Dann Corbit wrote:kgburcham wrote:Dr.Wael Deeb wrote:
This happens particulary when the gap between the two programs is rather big in terms of strength....but there are a lot of exceptions of course....
Ok Doc. You did it again.
You said you really wanted me to let you be my friend, and I am trying.
I did not say BamBam vs Rybka 3. I did not say duo core vs quad core.
Of course I meant fairly equal hardware and a fairly equal program.
Like I requested from Dan. Please post a one move blunder by a top program in tournament (long) time control with decent hardware.
I posted one the other day, I will try to find it again.
kgburcham
I see them all the time. Unfortunately, I rarely keep my Winboard debug logs.
Now, by blunder, I mean that program A sees clearly a winning move and program B has no idea it is coming or program A makes a bad move and program B jumps all over it. You will see it (though very rarely) even in a big mismatch like some program 150 Elo below Rybka playing Rybka and Rybka is stunned.
Dann, something is wrong in all the above. Therefore I wanted to explain it to kgburcham, but he's too impolite.
Perhaps I can clarify this with you at least.
Look please, I dont deny that such things happen like you described with one prog showing this or that and another prog has a naive output on the display. But can we call this "blunder"? I hope we agree that this is a different blunder than the usual human-like blunder.
Now let me please ask you what a single displayed value means? Is it always a typically (wrong) chess-wise evaluation of that program? Why do you think so?
I see many other more tech depending reasons for such findings. It's not blunder then. Although you can call it blunder if you insist. But then we should differentiate between a chess blunder and a tech blunder.
Apart from all this it's known that some progs are intentiously tuned this way and to then conclude that with rising depth the "blunders" will also increase, this is a fallacy. Because that would now mix up chess and tech blunders.
What I want to say is mainly that there dont exist one move chess blunders in computerchess and if you see this happening it's either a bug or a technical "confusion" out of whatever, you name it, hash, multi-processor or other parameters.
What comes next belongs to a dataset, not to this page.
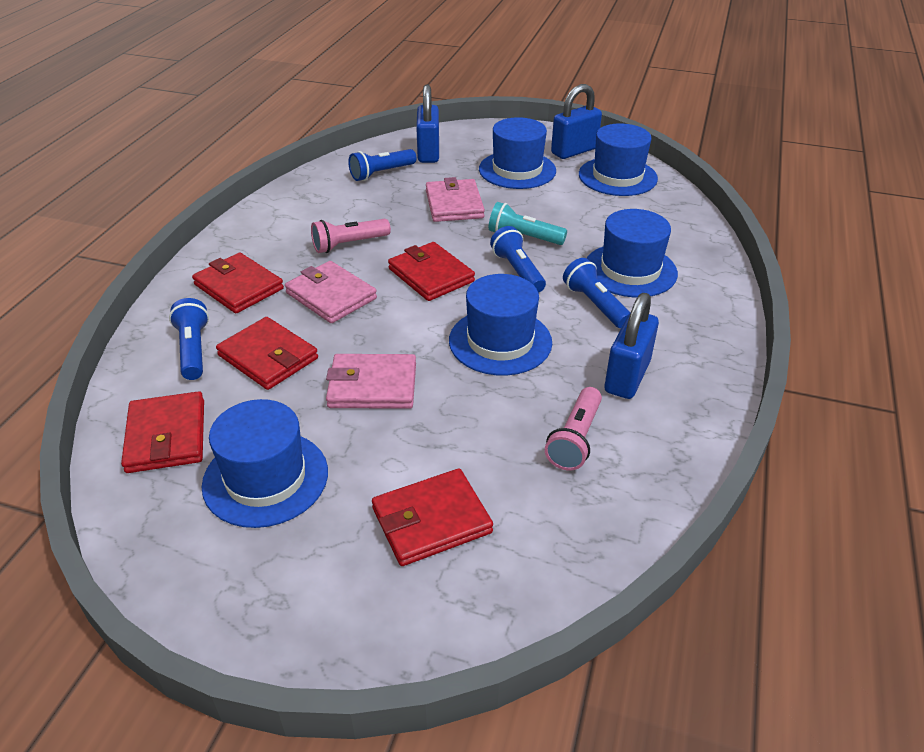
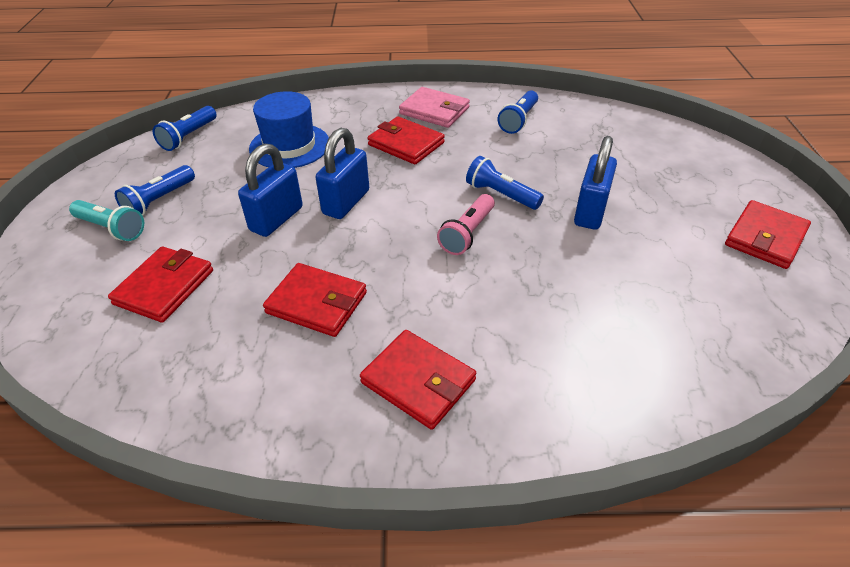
blue hat: [202,399,328,528] [449,274,552,376] [479,117,556,189] [579,123,658,196] [587,209,678,297] = 5 -> [249,91,329,168] = 1
pink flashlight: [311,219,391,253] [545,387,602,471] = 2 -> [437,194,495,255] = 1
pink wallet: [285,261,377,323] [326,354,416,409] [426,177,485,222] = 3 -> [399,87,470,128] = 1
NB that I react on pure CC examples from play. As Burcham had mentioned the match between Deep Junior and Shredder. Read above on page one. Then it seems that the basic topic has been confounded with human "blundering" as computer programs perceive the situation. But this is a different topic. But you had answered this by stating that one reason were the rising depth of machine evaluation which then resulted in higher (negative) scores. But this is about humans played blunders and NOT one-move-blunders by programs!